The World Energy Council predicts global demand for energy will peak in 2030 and decline thereafter.
That's the good news.
Now, for the bad news. That's "per capita" global demand for energy. And since we're about to welcome another couple of billion "capitas" gross global energy consumption will just keep increasing.
...while overall per capita energy demand would begin to fall, demand for electricity would double by 2060, the council said, requiring greater infrastructure investment in smart systems that promote energy efficiency.

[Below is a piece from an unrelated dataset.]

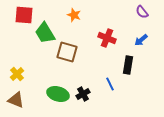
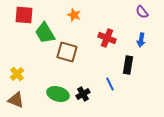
blue arrow: rotated 40 degrees counterclockwise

The “phenomenal” growth of solar and wind energy is predicted to continue, while coal and oil will fade from the energy mix. Solar and wind accounted for 4% of power generation in 2014 but could supply up to 39% by 2060, while hydroelectric power and nuclear are also expected to grow.
But fossil fuels will remain the number one source of energy, having fallen just 5% since 1970 from 86% of energy supply to 81% in 2014.
The council drew up three scenarios to assess different areas of energy use. The range of outcomes could see fossil fuels provide anything from 50% to 70% of energy by 2060, said the council, which is the UN-accredited global energy body.
Under two of the scenarios, oil production will peak in 2030 at between 94m barrels per day (bpd) and 103 mb/d, although the third scenario would see it peak and plateau at 104 m/bpd for a decade from 2040.
...But the council warned that keeping global warming below 2C would require an “exceptional and enduring effort, far beyond already pledged commitments and with very high carbon prices”.
Its predictions for carbon emissions vary wildly depending on the strength of efforts to tackle the problem, from a reduction of 61% by 2060 to a slight increase of 5%.
Overall, the report’s theme of a grand transition envisages lower population growth, radical new technologies, greater environmental challenges and a shift in economic and geopolitical power.
Oh yeah, and for all three scenarios presented by the Council, we'll shatter the "carbon budget" in the coming 30 to 40 years. However, if we're sticking with the 1.5C carbon budget, we'll blow through that in the next five years.